- _Source extract_
↓↓↓

With eight of the world’s major OEMs having assembly operations in the country, the South African automotive industry is one of its leading industrial sectors. This year, the combined 2008 component and vehicle export revenue is estimated to reach R95 billion (US$13-billion). The vision shared by government and industry is to double production from the 2006 levels of about 600 000 units to 1.2 million units by 2020, with a much stronger development of the automotive component sector.
While the local market – along with those in most other countries around the world – has contracted (by 9% year on year), exports of both vehicles and components continue to grow. Revenue generated by vehicle exports is expected to grow from US$4-billion in 2007 to about US$6-bn in 2008, says the National Association of Automobile Manufacturers of South Africa (Naamsa).

“The positive developments and achievements in the South African automotive industry, since 1995, have been the driven by a supportive automotive policy regime,” says Norman Lamprecht, executive manager of the Naamsa and the Automotive Industry Export Council (AIEC). The catalyst for South Africa’s importance in the automotive world came in the mid 90’s when the South African government launched the Motor Industry Development Program or MIDP. From the start of the MIDP to 2007, capital expenditure by OEMs was over US$4-bn. Lamprecht says that a compounded annual growth rate of 26.2% for completely built-up vehicles and automotive components exports was achieved from 1995 to 2007.

“Passenger cars, commercial vehicles and automotive components were exported to 126 destinations around the world in 2007. Diversification into new emerging markets is continuing and underlines the automotive industry’s competitiveness drive and a widening of the country’s traditional trading base. New trade and business links in Africa, Asia, the Middle East, South America and, importantly, the new emerging automotive giants, China and India, are being forged. From 2006 to 2007 exports more than doubled to 37 countries. The diverse range of products and the wide spread of export markets are indicative of the success of the domestic automotive industry’s integration into the global networks of foreign parent companies,” says Lamprecht.

According to Naamsa, Europe remained the industry’s main market in 2007, when vehicle and component exports comprised 48% of South Africa’s total automotive exports of US$10-bn. Exports to NAFTA increased by 43% from US$0.9-bn in 2006 to US$7.2-bn in 2007. Highlights include a 145% increase in exports of catalytic converters; and a 39% growth in light vehicle exports – mainly the new generation BMW 3-series and Mercedes Benz C-Class.

“The exporting link for the majority of the multinational automotive component manufacturers in South Africa is the South African based OEMs and parent companies. Some of the locally owned component manufacturers have also been successful in obtaining OE business, while many others focus on replacement parts exports,” says Lamprecht. Most are keen to do form alliances with international component companies wanting to set up in South Africa.

Roger Pitot, executive director of the National Association of Automotive Component and Allied Manufacturers (Naacam) tells Automotive Industries (AI) about the growth of component exports.

↑↑↑

- _Directive 1_
Output, unchanged, the lines of the rows below, starting with the line that contains "state / province: Puebla" and going on through the line that contains "order: Lamiales", with both of those lines included.

- _Entries provided_
↓↓↓

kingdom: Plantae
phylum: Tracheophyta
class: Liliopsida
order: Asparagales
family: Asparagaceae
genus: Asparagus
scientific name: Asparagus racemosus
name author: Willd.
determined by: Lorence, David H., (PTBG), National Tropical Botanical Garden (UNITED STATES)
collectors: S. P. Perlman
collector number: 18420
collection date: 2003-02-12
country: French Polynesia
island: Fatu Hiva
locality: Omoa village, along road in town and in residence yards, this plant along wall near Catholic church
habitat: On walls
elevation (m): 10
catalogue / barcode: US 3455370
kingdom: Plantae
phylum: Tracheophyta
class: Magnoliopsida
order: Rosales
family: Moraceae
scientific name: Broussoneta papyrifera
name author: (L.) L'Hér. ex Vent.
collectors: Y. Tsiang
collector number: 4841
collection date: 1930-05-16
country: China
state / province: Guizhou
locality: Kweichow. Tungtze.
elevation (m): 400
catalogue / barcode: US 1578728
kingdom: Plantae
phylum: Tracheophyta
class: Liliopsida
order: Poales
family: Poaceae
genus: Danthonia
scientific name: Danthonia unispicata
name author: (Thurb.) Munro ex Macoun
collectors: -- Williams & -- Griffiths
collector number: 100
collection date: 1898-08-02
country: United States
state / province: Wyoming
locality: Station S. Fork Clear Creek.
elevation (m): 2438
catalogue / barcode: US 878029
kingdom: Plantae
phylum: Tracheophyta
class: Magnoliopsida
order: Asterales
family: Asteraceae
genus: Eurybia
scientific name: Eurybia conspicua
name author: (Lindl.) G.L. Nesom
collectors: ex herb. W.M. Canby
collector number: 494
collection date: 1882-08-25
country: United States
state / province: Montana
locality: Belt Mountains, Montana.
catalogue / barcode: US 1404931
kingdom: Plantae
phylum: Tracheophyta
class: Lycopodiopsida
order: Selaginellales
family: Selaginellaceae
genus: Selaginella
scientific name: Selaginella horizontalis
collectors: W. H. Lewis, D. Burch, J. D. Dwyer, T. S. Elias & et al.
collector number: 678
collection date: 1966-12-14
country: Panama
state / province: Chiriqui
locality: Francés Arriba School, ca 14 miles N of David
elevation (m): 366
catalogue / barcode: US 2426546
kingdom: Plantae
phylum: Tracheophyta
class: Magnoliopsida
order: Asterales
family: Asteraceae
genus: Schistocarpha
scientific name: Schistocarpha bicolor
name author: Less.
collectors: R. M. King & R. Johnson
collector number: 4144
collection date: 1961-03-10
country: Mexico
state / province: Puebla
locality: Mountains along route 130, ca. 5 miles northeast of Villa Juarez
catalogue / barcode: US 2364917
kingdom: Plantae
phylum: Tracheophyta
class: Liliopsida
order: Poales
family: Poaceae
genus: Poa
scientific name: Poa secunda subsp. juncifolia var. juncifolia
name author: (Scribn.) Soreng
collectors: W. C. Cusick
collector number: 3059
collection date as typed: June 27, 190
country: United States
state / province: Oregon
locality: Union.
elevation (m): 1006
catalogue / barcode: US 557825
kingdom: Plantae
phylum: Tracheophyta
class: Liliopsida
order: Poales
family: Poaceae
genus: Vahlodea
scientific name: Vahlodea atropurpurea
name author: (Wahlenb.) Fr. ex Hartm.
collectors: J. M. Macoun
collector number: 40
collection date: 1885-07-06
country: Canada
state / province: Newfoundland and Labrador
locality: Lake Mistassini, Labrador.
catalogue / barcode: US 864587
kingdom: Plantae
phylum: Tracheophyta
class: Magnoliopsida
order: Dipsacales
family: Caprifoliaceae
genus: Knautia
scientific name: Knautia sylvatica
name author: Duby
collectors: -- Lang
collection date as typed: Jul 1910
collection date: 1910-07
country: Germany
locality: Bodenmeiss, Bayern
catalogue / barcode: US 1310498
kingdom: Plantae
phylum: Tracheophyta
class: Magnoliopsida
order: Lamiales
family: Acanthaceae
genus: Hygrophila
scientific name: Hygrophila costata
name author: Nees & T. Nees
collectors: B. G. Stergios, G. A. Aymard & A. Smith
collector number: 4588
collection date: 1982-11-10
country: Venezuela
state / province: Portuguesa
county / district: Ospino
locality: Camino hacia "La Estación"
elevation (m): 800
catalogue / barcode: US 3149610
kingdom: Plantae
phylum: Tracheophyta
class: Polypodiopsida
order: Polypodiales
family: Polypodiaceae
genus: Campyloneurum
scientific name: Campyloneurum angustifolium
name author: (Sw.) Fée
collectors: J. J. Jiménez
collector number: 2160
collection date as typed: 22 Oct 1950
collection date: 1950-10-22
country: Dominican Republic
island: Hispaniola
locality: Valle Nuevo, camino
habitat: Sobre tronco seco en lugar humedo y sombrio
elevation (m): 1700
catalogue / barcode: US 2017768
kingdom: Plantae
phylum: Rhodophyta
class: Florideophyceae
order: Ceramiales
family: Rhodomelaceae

↑↑↑

- _Directive 2_
According to the South African automotive industry passage, to how many destinations were passenger cars, commercial vehicles and automotive components exported in 2007?

- _Complete answer 1_
state / province: Puebla
locality: Mountains along route 130, ca. 5 miles northeast of Villa Juarez
catalogue / barcode: US 2364917
kingdom: Plantae
phylum: Tracheophyta
class: Liliopsida
order: Poales
family: Poaceae
genus: Poa
scientific name: Poa secunda subsp. juncifolia var. juncifolia
name author: (Scribn.) Soreng
collectors: W. C. Cusick
collector number: 3059
collection date as typed: June 27, 190
country: United States
state / province: Oregon
locality: Union.
elevation (m): 1006
catalogue / barcode: US 557825
kingdom: Plantae
phylum: Tracheophyta
class: Liliopsida
order: Poales
family: Poaceae
genus: Vahlodea
scientific name: Vahlodea atropurpurea
name author: (Wahlenb.) Fr. ex Hartm.
collectors: J. M. Macoun
collector number: 40
collection date: 1885-07-06
country: Canada
state / province: Newfoundland and Labrador
locality: Lake Mistassini, Labrador.
catalogue / barcode: US 864587
kingdom: Plantae
phylum: Tracheophyta
class: Magnoliopsida
order: Dipsacales
family: Caprifoliaceae
genus: Knautia
scientific name: Knautia sylvatica
name author: Duby
collectors: -- Lang
collection date as typed: Jul 1910
collection date: 1910-07
country: Germany
locality: Bodenmeiss, Bayern
catalogue / barcode: US 1310498
kingdom: Plantae
phylum: Tracheophyta
class: Magnoliopsida
order: Lamiales

- _Complete answer 2_
126 destinations.